T-Ports CEO Nathan Kent in the PT Bogasari Flour Mills test kitchen in Jakarta on a recent visit to Indonesia.

“This strategic investment process is a really exciting opportunity to further strengthen the T-Ports business in a way that is commercially invaluable to growers and to the wider South Australian grain industry.”

The board of T-Ports has engaged Nash Advisory to lead the reinvestment process, led by Tom Butler and Lachlan Posar and assisted by Harry Bahr and Jock Mitchell.

Mr Butler has a strong background in ports and logistics, having worked for global port and logistics operator DP World within the M&A and origination team, and an information memorandum covering the entire T-Ports portfolio will be shared with select parties in the coming days.

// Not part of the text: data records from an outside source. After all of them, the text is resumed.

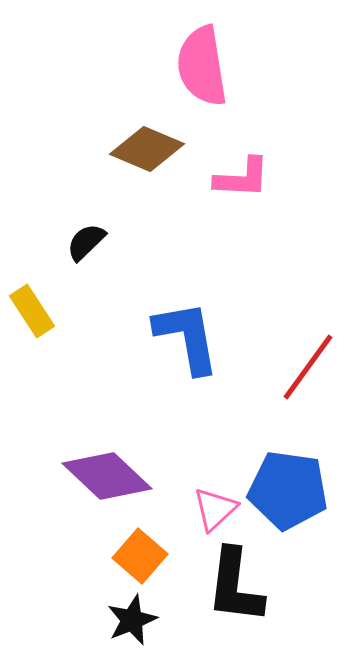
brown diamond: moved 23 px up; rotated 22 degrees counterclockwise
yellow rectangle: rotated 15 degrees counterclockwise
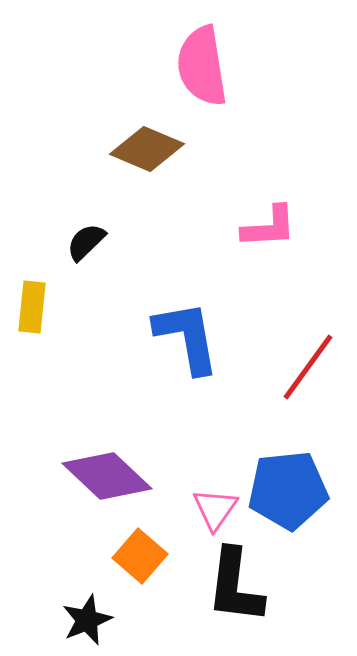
pink L-shape: moved 27 px right, 49 px down; rotated 6 degrees counterclockwise
yellow rectangle: moved 4 px up; rotated 39 degrees clockwise
blue pentagon: rotated 14 degrees counterclockwise
pink triangle: rotated 12 degrees counterclockwise
black star: moved 45 px left
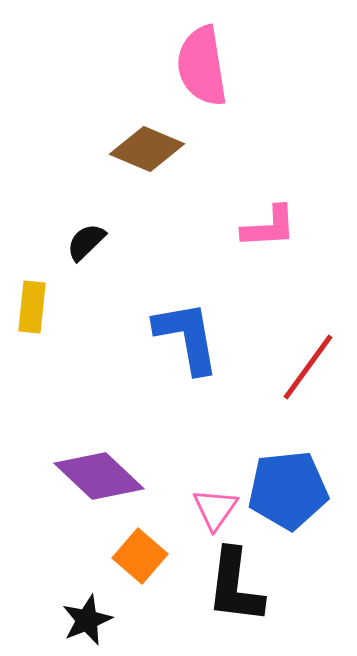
purple diamond: moved 8 px left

Mr Butler said T-Ports being a “core-plus infrastructure” asset is expected to see it generate significant interest from a diverse pool of investors including commodity/grain traders, private equity firms, sovereign wealth funds, and infrastructure or supply-chain specialists.

“This represents a unique opportunity, given T-Ports’ vertically integrated model, with end-to-end ownership of infrastructure from inland terminals to portside operations and maritime-export capability,” Mr Butler said.

“This level of vertical integration is exceptionally valuable and underpins the business’s operational efficiency and competitive positioning.”

Grain and lentil production on EP and YP has been mixed in recent years, with rain in the past week brightening yield prospects no end for its growers.

T-Ports is widely acknowledged as having brought beneficial competition to YP and EP growers, who could previously  only export from both peninsulas via Viterra terminals.